TV

'Bonnie & Clyde' miniseries is harsher than ’67 film

12/9/2013
BY RICH HELDENFELS
AKRON BEACON JOURNAL
Emile Hirsch and Holliday Grainger star in the all-new miniseries ‘Bonnie & Clyde’.
Emile Hirsch and Holliday Grainger star in the all-new miniseries ‘Bonnie & Clyde’.

A new production of Bonnie & Clyde is really more about Bonnie, a Depression-era woman who in this interpretation takes to a life of crime in order to star in a production worthy of Hollywood.

It is a grubbier and grimmer take on the tale of the two desperadoes than the 1967 movie starring Warren Beatty and Faye Dunaway, and one that is harsher about its stars and more clear-eyed about their criminality. It is also expected to draw sizable audiences, since it will air on three cable networks — A&E, History, and Lifetime. The first part aired Sunday at 9 p.m., but if you missed it, an encore presentation of Part One will air tonight at 7 p.m., with the conclusion following at 9.

Beginning before the couple starts their shooting spree, it depicts Clyde Barrow (Emile Hirsch, Into the Wild) as a ne’er-do-well turned into a sullen low-life, particularly after he was abused and beaten during a prison stint. Bonnie Parker (Holliday Grainger, The Borgias) is less murderous but no less eager to get out of her dreary life. In Clyde she not only sees romance but a chance for headlines and fame in an era when outlaws achieved both. As the promos for the four-hour production say, “He held the gun. She called the shots.”

Of course, eventually they would both be shot — ambushed by a crew led by aging Texas Ranger Frank Hamer, played here by William Hurt. (Movie fans will note that this production finds him again sharing screen time with his Broadcast News co-star Holly Hunter, who plays Bonnie’s mother.) Hamer is just one of many lawmen pursuing the couple as their notoriety grows and bloodshed increases. There’s a constant sense in this version, written by John Rice and Joe Batteer and directed by Bruce Beresford, that time is not on Bonnie and Clyde’s side. He is beset by fatal visions of the future. She does not always see clearly the horror they are causing, preferring instead to focus on her celebrity.
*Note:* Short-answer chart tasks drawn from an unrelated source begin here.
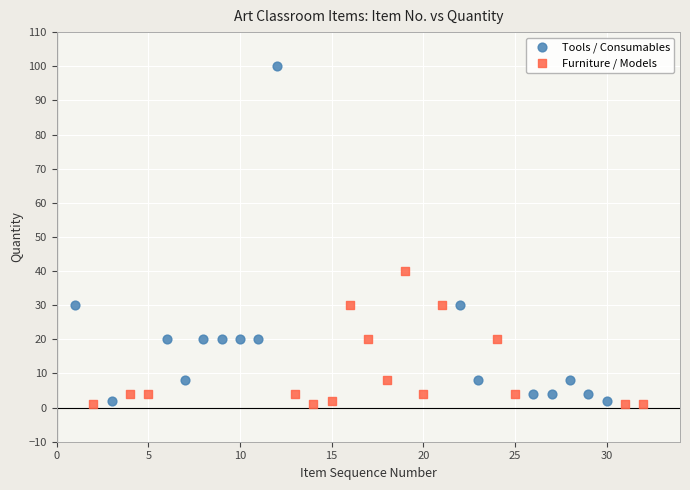

Which series reaches the maximum Y coordinate?

Tools / Consumables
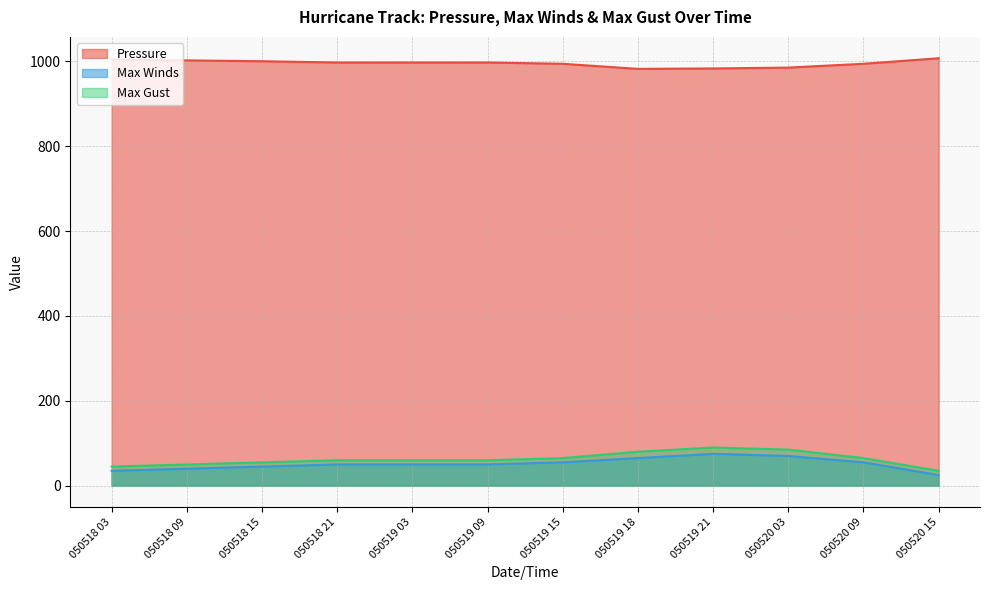

Is the value of Max Gust at 050518 21 greater than the value of Max Winds at 050518 09?

Yes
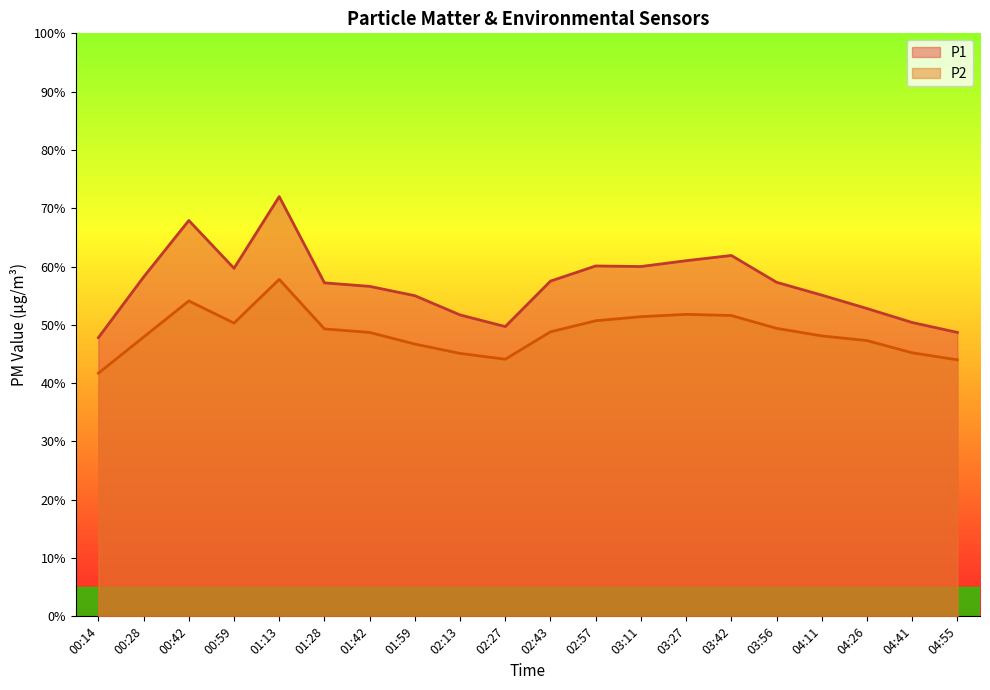

The P1 series shows 34.7 at 03:56. True or false?

False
Their heyday was only two years long; Clyde was 25 and Bonnie 24 when they died. In casting Hirsch and Grainger, the production emphasizes its main characters’ youth more than the 1967 film. It also tries to be clear that their glamour was largely media-created; neither had the movie-star looks of Beatty and Dunaway. The violence is considerable, and there is a starkly sexual scene that has nothing to do with romance.

Still, the production is not bad, at least when Grainger is the focus. After all, by most accounts I have read, Clyde was a sourpuss even when he wasn’t killing people, and Hirsch holds that note in his performance. Grainger is quite good as the grasping Bonnie, conveying not only her lack of a moral center but her astounding naivete. Fame is all that matters to Bonnie, no matter how many bodies it piles up.